The first time W/we had sex was a week after He had kissed me and accepted that I was His. It happened to be my birthday. Neither of U/us were waiting for it, it just happened to be the first chance W/we had to be alone together as work was keeping Him busy and out of town. When He came to my place He simply said hello and bit my neck and pulled my skirt up and my panties down and pushed me to the floor and fucked me. There was no foreplay and no words of tenderness. It was just a matter of raw hungry sex. Within minutes He withdrew from me and turned me to my stomach, pulling me to my knees and hands while growling at me to 'present' and whilst I was still trying to get my bearings I felt His cock press against my ass. I felt so incredibly turned on. He slid His cock slowly inside my ass, stopping when I clenched and gasped, then pushing into my ass again. I couldn't believe He was ass fucking me without a word being spoken about it between U/us. When His cock was fully inside me He lay over me and bit my shoulders and neck. He used one hand in my hair to pull my head back and reached for my mouth with His tongue. I closed my lips over it and sucked on His tongue and He came in my ass, growling and grunting and filling me with semen. He collapsed against me and I collapsed against the floor and He kept Himself inside me while He licked and bit and sucked at my neck. He whispered 'Happy birthday Princess' in my ear and I felt like I was the luckiest girl alive.

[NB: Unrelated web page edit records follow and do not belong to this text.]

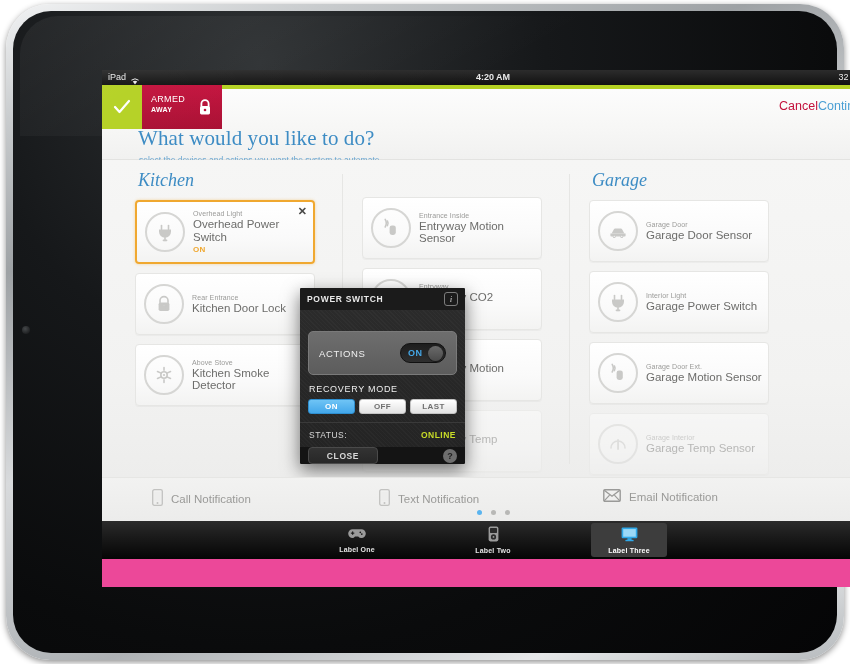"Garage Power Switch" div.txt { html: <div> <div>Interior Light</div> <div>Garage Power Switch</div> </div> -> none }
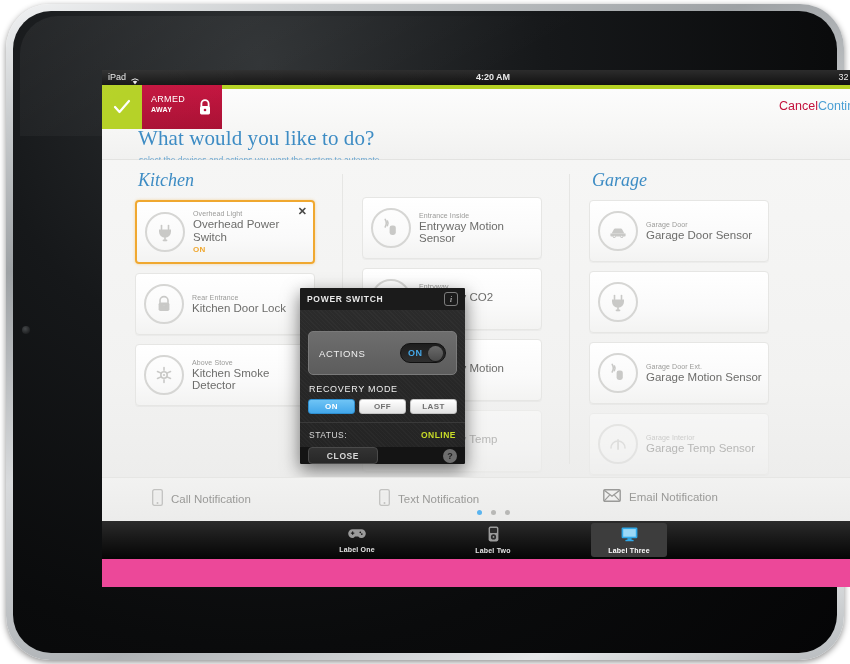"ACTIONS" .m-body { padding: 21px 8px 0 8px -> 8px 8px 0 8px }
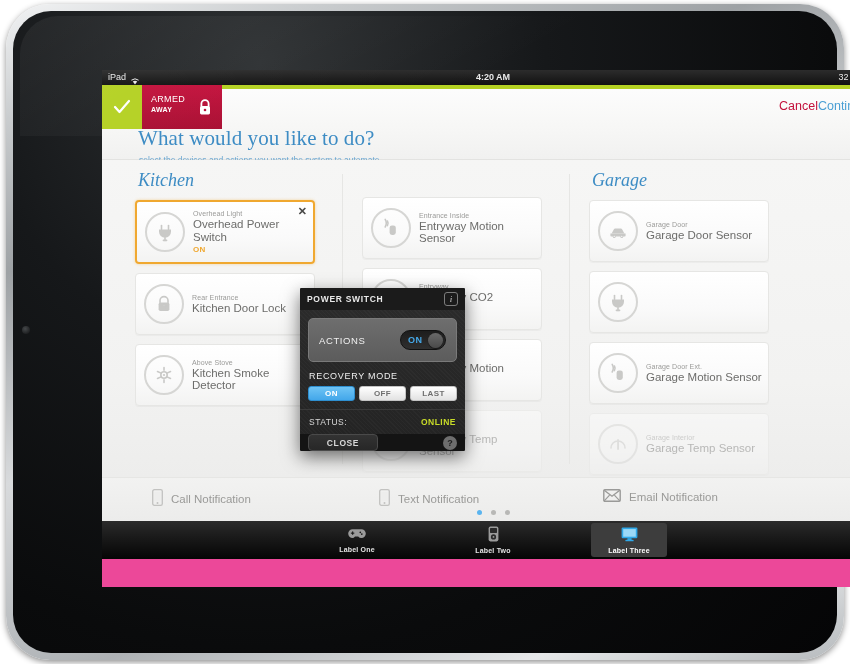"Kitchen Smoke Detector" div.txt { html: <div> <div>Above Stove</div> <div>Kitchen Smoke Detector</div> </div> -> none }
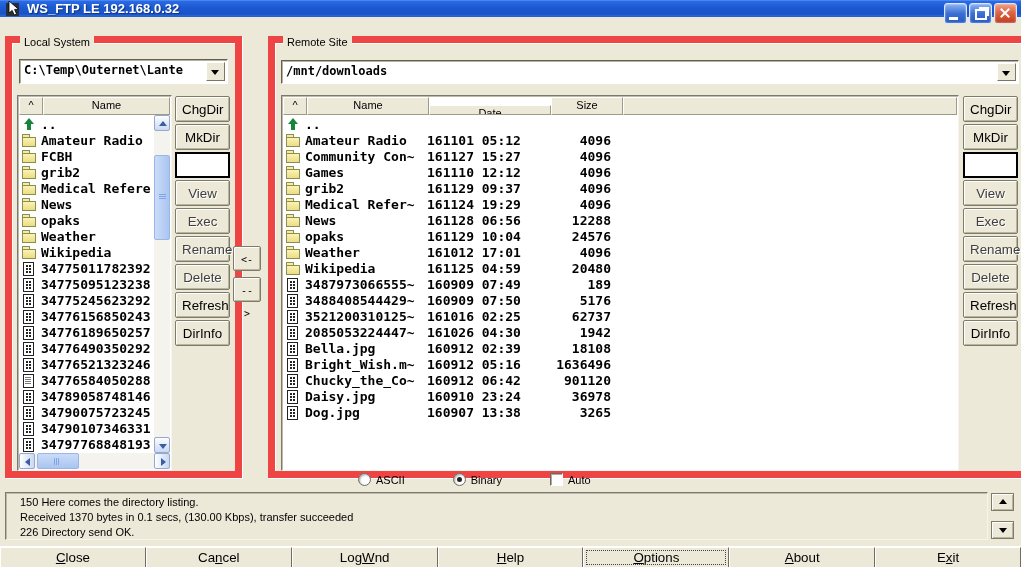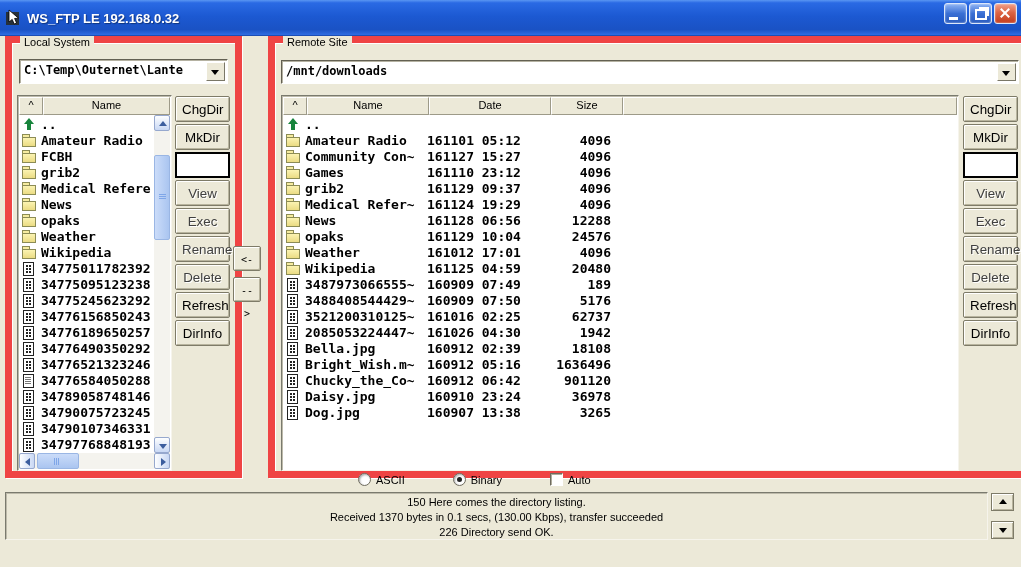"WS_FTP LE 192.168.0.32" .titlebar { height: 36px -> 17px }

When W/we talked about it later He told me that He hadn't asked if I liked anal sex because His kind of woman prefered not to be given options. He also knew that I would do anything to please Him, and that had been what pleased Him. Had it repulsed me, He said He would have had to rethink what He wanted as anything that did not make me 'pant with lust' would not please Him either. I remember feeling tinier than I had ever felt when I was lying wrapped up in His arms. I had never felt so safe and protected and loved. I remember thinking that it was the best sex I had ever had and I didn't realise until the next day that I actually hadn't come.